Novapay Comment

Thursday January 31st, 2013

As the long-running Novopay dispute shows no signs of reaching a conclusion, Dunedin employment relations consultant and mediator Phillip de Wattignar considers the place of what he sees as the elephant in the room - the employment agreement.

Novapay is being held responsible for continuing problems of non-payment and incorrect payment of salary and related entitlements to school staff. Ministry of Education and Government Ministers make excuses daily and various commentators, including computer experts and law academics, have issued statements on the matter. They have focussed on government relationships with contractors and broad contract law rather than issues related specifically to the employment relationship and contractual obligations to school staff.

Comment has avoided the issue of identifying that party which is responsible and legally liable for ensuring payment is correct and on time - the employer.

The obligation to make payment arises out of the contract of employment each affected school staff employee has with their employer.

The wage/work bargain is the centre of all employment law. It requires that to receive pay an employee must perform work for an employer who must then pay for worked performed.
Apart from exceptions for lawful strikes and lockouts, failure to provide work or make payment is defined as a breach of the employment agreement. Employees may sue their employer for each breach.

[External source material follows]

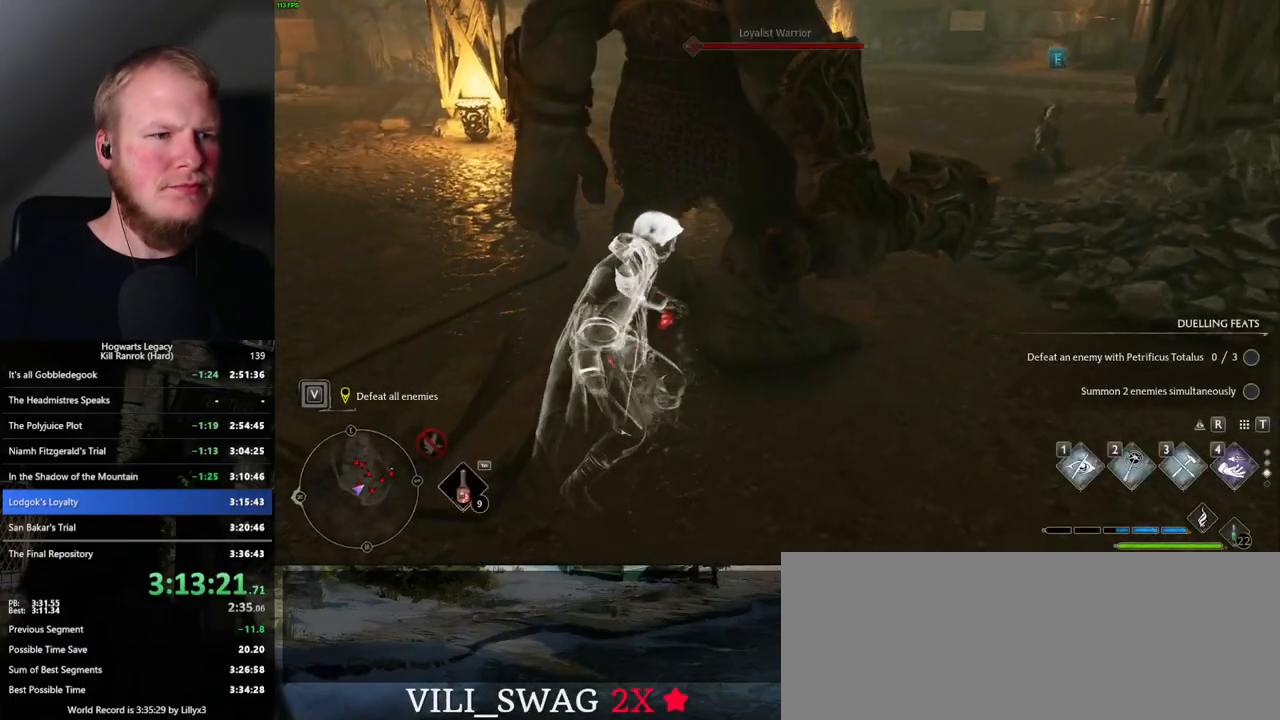
{"keys": [], "mouse": [], "events": [[284, "a", "down"], [300, "w", "up"], [400, "a", "up"]]}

Are Boards of Trustees sufficiently resourced to meet their obligations under employment law? It would appear that, as a result of the Novopay debacle, they cannot even meet the most essential requirement of the wage/work bargain. To pay correctly and on time. How has this come about?

Since Tomorrow’s Schools made Boards of Trustees the employer of school staff, the status of employment relationships in the education sector has been uncertain and open to legal challenge.
A union case was referred to the Employment Court last year seeking a ruling that the Secretary of Education was liable as employer of school staff.

This case, not surprisingly, was unsuccessful. The Employment Court ruled that the Board of Trustees alone is the employer.

Novopay and the Government are not parties to the employment relationship. They owe no duty to school staff. The guarantee of correct and timely payment of salary and other payments due to school staff is an employer responsibility for which Boards of Trustees alone are liable.

However, the Novopay debacle highlights the issue of whether Boards of Trustees are truly independent and in possession of the capacity and resources to meet all of the obligations of an employment agreement to which they are not a party but nonetheless are covered by. (Most state schools are covered by collective agreements negotiated between the Secretary of Education for the Government and the education sector unions for many school staff. For the purposes of the State Sector Act 1988 and the Employment Relations Act 2000 the Secretary of Education and the Unions are the parties to these education sector collective agreements.)
A sample schools collective agreement clause requires that salaries shall be paid, fortnightly, by the board of trustees.

Where this does not happen the Employment Relations Act provides employees access to specific remedies of action for recovery of wages and breach of contract.

All affected school staff employees need to do is establish that they have a contractual right to salary payment according to the terms of their employment agreement (day and amount due) and that the term has been breached. They could claim for recovery of any overdue or default of payment and also apply to recover a penalty for breach of their employment agreement for each occasion on which there has been default by the employer.

There is sufficient publicity to indicate widespread and repeated default and breaches have occurred. Minister Steven Joyce indicated this week (Jan 29) things are likely to get worse.

After all these months it is astonishing nobody has taken proceedings in the Employment Relations Authority on behalf of school staff who have not been properly paid.

*Phillip de Wattignar is a former Department of Labour mediator now working as an employment relations consultant. This opinion was published earlier this month by the Otago Daily Times.